But water harvesting is not meant for the rural areas alone. Urban areas the world over are finding it useful to recharge groundwater, meet water demands and to reduce urban flooding - the result of concretisation. Germany gives tax benefits to practitioners of rainwater harvesting while Japan offers subsidies. In Singapore, a country with an area less than Delhi and the highest population density in the world, roughly about 50 per cent of the urban area is used as catchment. In Chennai a lot of the urban water harvesting ha been directed towards keeping salinity intrusion into the groundwater at bay.

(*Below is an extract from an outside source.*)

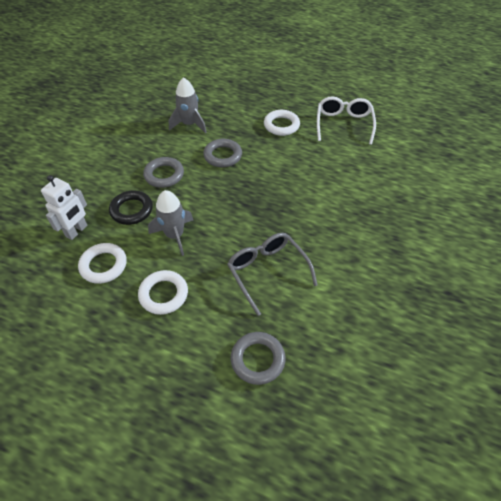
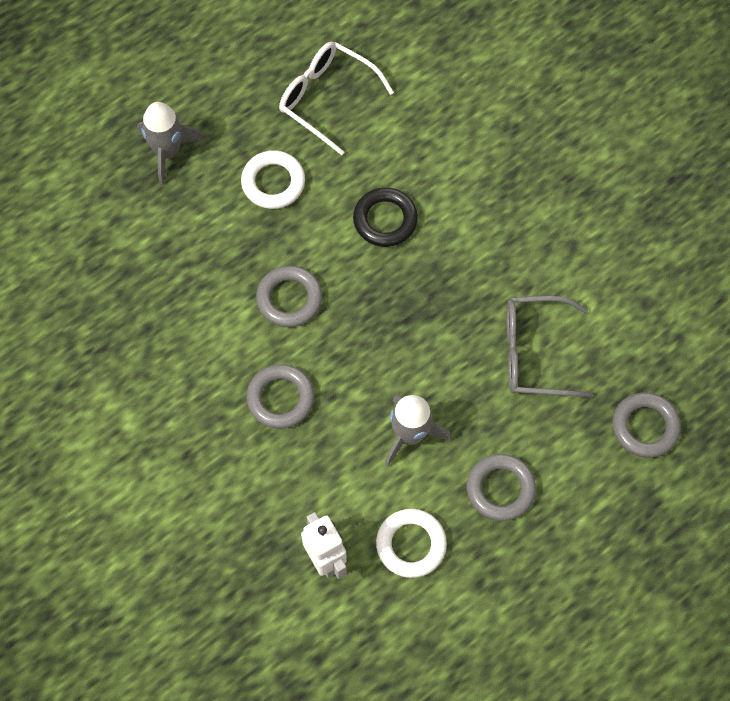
camera: 60 degrees left, 15 degrees up
black ring [109,190,153,225] -> black ring moved to [353,187,418,247]
white ring [138,270,188,315] -> grey ring [466,454,536,521]
grey rocket [169,77,207,134] -> grey rocket moved to [137,102,203,185]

The book is not about water or water harvesting structures alone. Indeed, water harvesting is more than just building structures. It is about rebuilding the relationship that people have had with water. It involves building up of the social capital through a process of social mobilisation of the people so that communities act together on the issue of water. This community action then instills confidence within the community, empowering them to act on other issues that are important. It is about solidarity, not conflict. It is about eradicating poverty through rural ecological regeneration.

The most beautiful thing about any decentralised water management paradigm is that it not only promotes mass action – not mass production but production by the masses – but also a myriad of innovation. So if in Ladakh artifical glaciers are created to ensure that water is available on time for agriculture, in Karnataka a network of farm ponds improves the soil moisture regime.

The book has been dedicated to the all those who have strived to make Mahatma Gandhi’s dream of gram swaraj come true.